> _Requirement_
Echo every entry below word for word, leaving out the pictures.

[Entries from a data source]
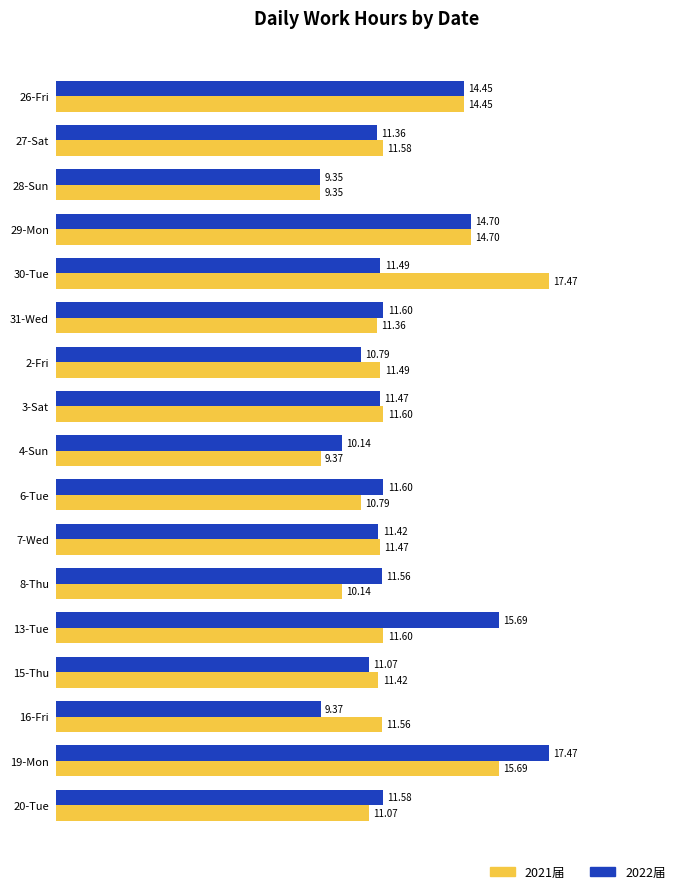

What is the total value across all series at 19-Mon?

33.2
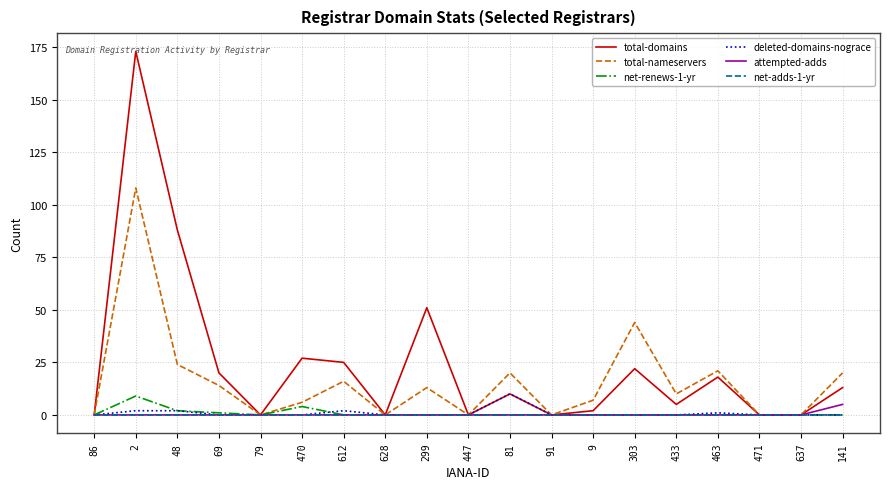

Which category has the highest value across all series?

2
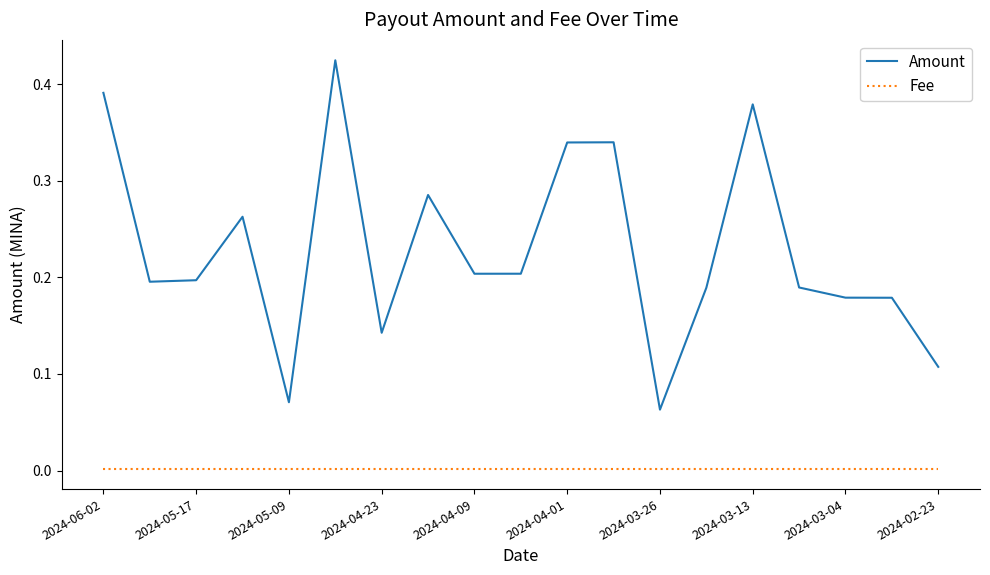

At how many categories does at least one series exceed 0?

19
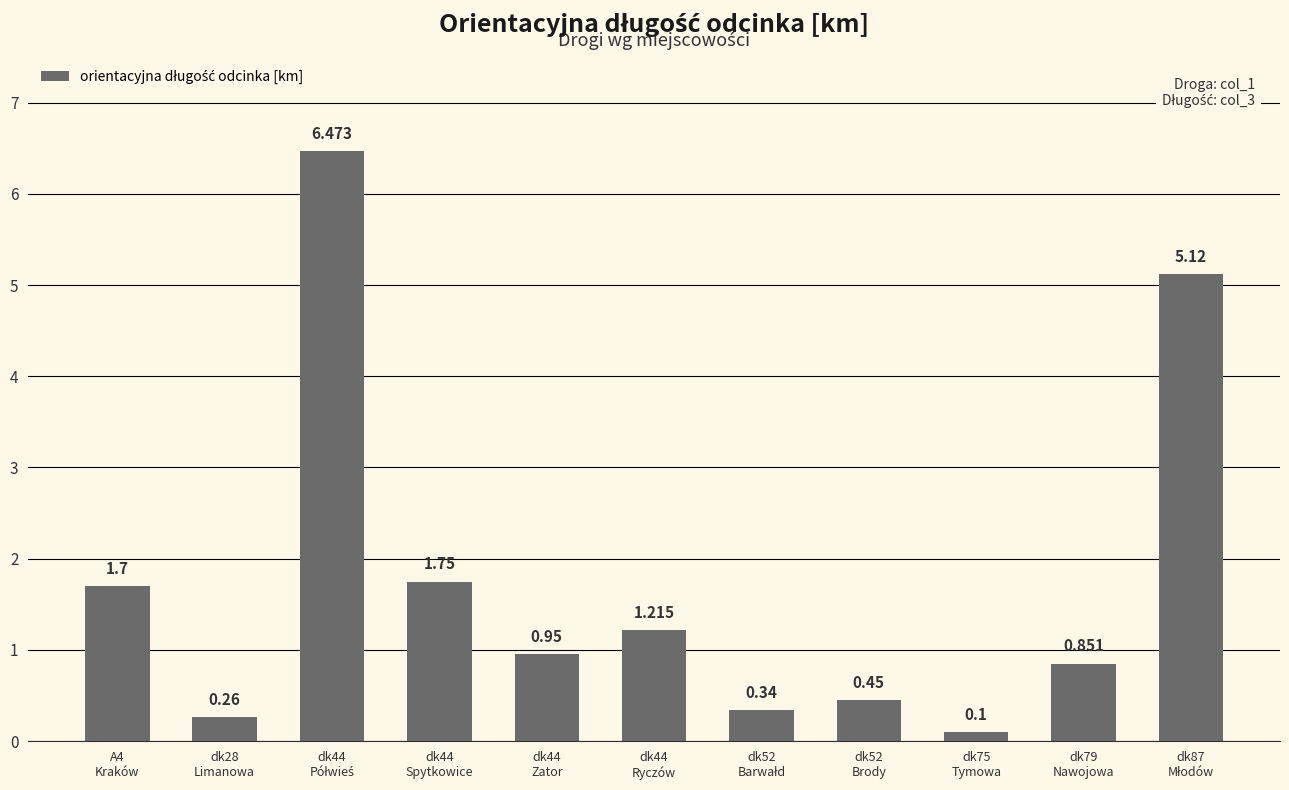

Reading left to right, extract all data points from this chart.

1.7	0.3	6.5	1.8	0.9	1.2	0.3	0.5	0.1	0.9	5.1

> _Final answer_
What is the total value across all series at 19-Mon?

33.2

Which category has the highest value across all series?

2

At how many categories does at least one series exceed 0?

19

Reading left to right, extract all data points from this chart.

1.7	0.3	6.5	1.8	0.9	1.2	0.3	0.5	0.1	0.9	5.1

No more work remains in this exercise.